Yüce Dinimiz İslâm’ın en temel hedeflerinden birisi, insana hem bu dünya, hem de âhiret saadetini kazandırmaktır. Âyet ve hadislerde, dünya nimetlerinden istifade etmenin değil, âhireti unutarak dünyayı amaç haline getirmenin eleştirildiği görülecektir. Aşırı dünya hırsı, beraberinde haksız kazanç elde etmeyi, zulmü ve azgınlığı, bozgunculuğu ve yanlış işler yapmayı getirecektir. Oysaki Allah, dünya ve âhiret dengesinin nasıl olması gerektiğini şöyle ifade eder: “Allah'ın sana verdiğinden (O'nun yolunda harcayarak) âhiret yurdunu iste; ama dünyadan da nasibini unutma. Allah sana ihsan ettiği gibi, sen de (insanlara) iyilik et. Yeryüzünde bozgunculuğu arzulama. Şüphesiz ki Allah, bozguncuları sevmez.” (28/Kasas, 77); “Bu dünya hayatı, sadece bir eğlence ve oyundan ibarettir. Asıl hayat, âhiret yurdundaki hayattır. Keşke bilmiş olsalardı!” (29/Ankebut, 64)
 İnsanın bu dünyada yaşadığı hayat, onun kalıcı âhiret yurdundaki durumunu belirlemesi açısından son derece önemlidir.

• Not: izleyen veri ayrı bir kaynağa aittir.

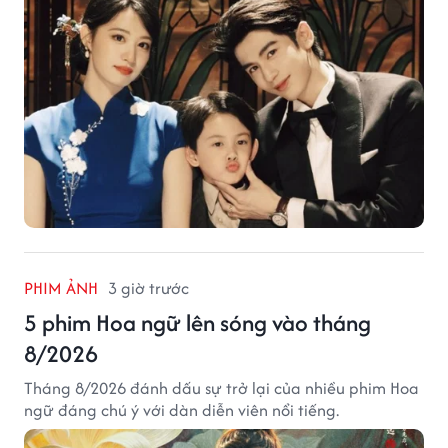
PHIM ẢNH
3 giờ trước
5 phim Hoa ngữ lên sóng vào tháng
8/2026
Tháng 8/2026 đánh dấu sự trở lại của nhiều phim Hoa
ngữ đáng chú ý với dàn diễn viên nổi tiếng.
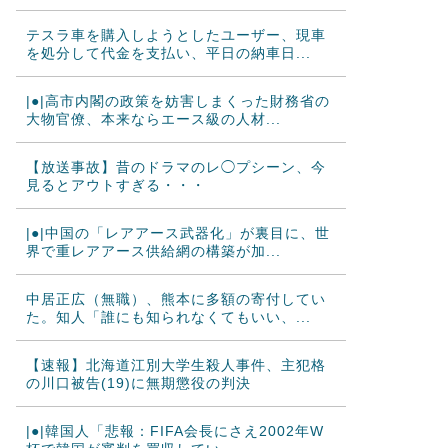
テスラ車を購入しようとしたユーザー、現車
を処分して代金を支払い、平日の納車日...
|●|高市内閣の政策を妨害しまくった財務省の
大物官僚、本来ならエース級の人材...
【放送事故】昔のドラマのレ◯プシーン、今
見るとアウトすぎる・・・
|●|中国の「レアアース武器化」が裏目に、世
界で重レアアース供給網の構築が加...
中居正広（無職）、熊本に多額の寄付してい
た。知人「誰にも知られなくてもいい、...
【速報】北海道江別大学生殺人事件、主犯格
の川口被告(19)に無期懲役の判決
|●|韓国人「悲報：FIFA会長にさえ2002年W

Zira insan, hayır ve şer adına yaptığı her şeyin karşılığını mutlaka görecektir (bkz.99/Zilzal, 7-8). İnsanlar bu geçici dünyada sadece ve sadece imtihan için var olduğunu unutmamalıdır. O, bir yandan dünya nimetlerinden faydalanırken, diğer yandan da Allah’a karşı kulluk görevlerini tam olarak yerine getirmek için yaratılmıştır.  Dinimiz İslâm, faydalı ve iyi olan her konuda çalışmayı, dünya hırsına kapılmadan, aşırıya kaçmadan mâkul ölçüler çerçevesinde dünya nimetlerinden faydalanmayı emretmektedir. Dinimiz, dünya işleri ile meşgul olurken âhiret hayatını unutmamayı tavsiye etmekte, ebedî olan âhiret hayatını kazanmanın yollarını göstermekte, dünya ve âhiret dengesini iyi bir şekilde kurmamızı önermektedir. Önemli olan bu dengeyi korumak, dünyada iken ahireti kazanmak, böylece her iki dünyada da mutluluğa kavuşmaktır.
Kur’an da ise şöyle buyrulur: “Şüphesiz şeytan sizin düşmanınızdır, siz de onu düşman bilin. O, kendi taraftarlarını ancak ateş ehlinden olmaya çağırır.” (35/Fâtır, 6)
“Nefsini kötülüklerden arındıran, kurtuluşa ermiş, onu kötülüklere gömen de ziyan etmiştir.” (91/Şems, 9-10); “Ama kim de, Rabbinin (huzurunda duracağı) makamından korkup (gereğini yapar) nefsini de kötü arzu ve hevesten men ederse işte muhakkak ki, cennet onun varacağı tek yerdir.” (79/Nâziât, 40-41). Nefsin ve şeytanın İslâm’a aykırı isteklerine karşı mücadele ederek başarı kazananlar, cennetle müjdelenmektedir. Onlar dünya ve âhirette mutlu ve huzurlu olurlar. Tabiî ki, dünya ve âhiret saadeti için çalışmamız gerekiyor.  İslâm dini, dünya ve âhiret mutluluğu için çalışmayı emreder. Kur’an-ı Kerim: “İnsan için çalıştığından başkası yoktur." (53/Necm, 39) der.